The big takeaway here is that every employee perceives a situation differently. Their reasons could range from the position they hold to their personal and professional experience level. Getting a sense of your employee’s attitudes and perspectives is essential for making sure you are doing right by your people and making decisions that are in everyone’s best interest. Whether employees embrace a change or endure it anxiously depends on a leader’s ability to properly contextualize that moment to the person they are communicating with.
The switch from a transactional view to a more holistic relationship has been a game-changer for many legacy businesses in recent years, and it has become impossible to ignore.
Passing it on to customers
Back in 2014, the discount airline RyanAir changed many of its policies in reaction to complaints from its customers—loosening restrictions on baggage, doing away with hidden charges, and implementing assigned seating. While previous policies had been designed to reduce costs (and thus boost profits), RyanAir soon discovered the obvious: giving passengers what they want was even more profitable. Profits rose 30% that year because the company stopped making decisions based on spreadsheets and algorithms. Instead, they started thinking like their customers.
Though hardly the lone authority on empathy or management, Hersey and Blanchard’s core argument—that people are different and, thus, need to be treated as individuals—feels undeniable today. This same mode of thinking applies to customers and takes on an added dimension amid the onset of the 4IR.
With an explosion of digital communication tools—messaging, video, VR, and more—the fact is that there is a very real technological wedge that exists between a business and its customers. In order to reach customers across all these digital layers and channels, businesses have to lean on one group of technology that connects disparate pieces of communication and then another group to help them make sense of all the data and information they receive. It’s like playing a game of broken telephone that stretches across the entire world.
There is incredible comfort in the fact that innovations of the 4IR are increasingly capable of learning and adapting to what customers want. In theory, this capability means businesses can offer better products and customer service than ever before. But even as companies spend millions of dollars on technology that makes coordination, collaboration, and communication across multiple digital ecosystems seamlessly possible, there remains a very real need for infusing humanity in the process.

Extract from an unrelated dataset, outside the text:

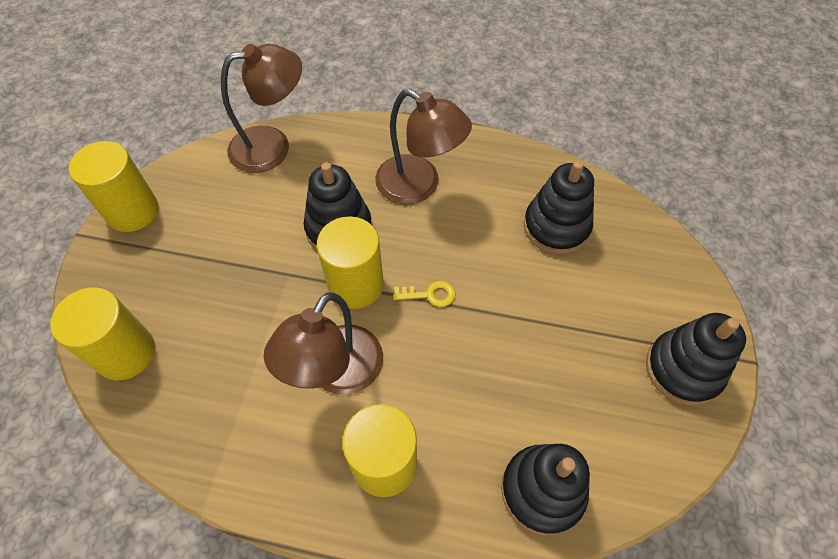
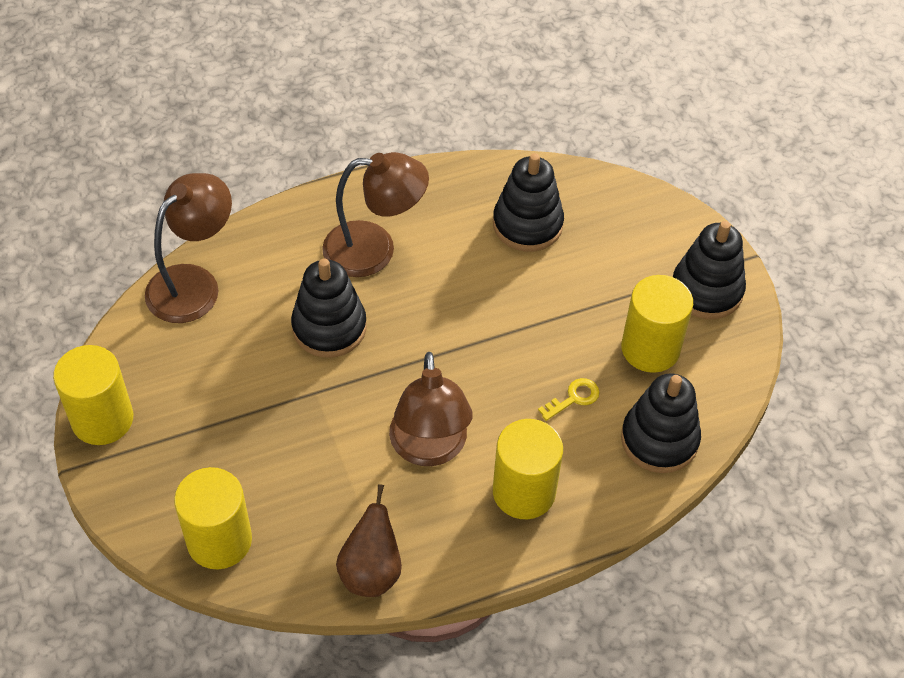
camera: 35 degrees left, 5 degrees down
yellow cylinder [317,216,384,309] -> yellow cylinder moved to [621,275,693,373]
yellow key [393,281,456,307] -> yellow key moved to [538,378,600,421]
none -> brown pear [336,484,402,597]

And there’s no playbook for that.
The need to relate is very human. Technology makes collaboration easy, but cooperation requires a human touch. When leaders strive for more than simply connecting their customers to their business or giving their employees the tools to collaborate remotely, they can step back and view situations in a more socially-aware way and address problems more effectively than any algorithm.

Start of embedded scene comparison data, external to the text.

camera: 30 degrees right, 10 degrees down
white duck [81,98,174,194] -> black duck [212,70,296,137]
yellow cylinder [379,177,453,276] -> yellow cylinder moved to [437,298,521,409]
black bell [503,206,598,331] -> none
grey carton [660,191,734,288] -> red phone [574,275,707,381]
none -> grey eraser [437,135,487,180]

Empathetic businesses are those that are willing to meet their people wherever they are. In return, people—customers and employees included—reward them with their support and patronage. In practice, this looks like loyalty. During the COVID-19 crisis, many local restaurants pivoted to delivery, and in return, people helped prop them up through the tough times by ordering take-out. The American telecommunications giant Verizon provided materials for children stuck doing their schoolwork at home, in addition to free data. Subscribers, then, rewarded the telco with continued business. All good markers of an empathetic business.
Technology can obscure the connection between businesses and their customers if used inexpertly, but it can also present leaders with tools to better understand and serve their customers from a place of empathy. It’s really a matter of perspective.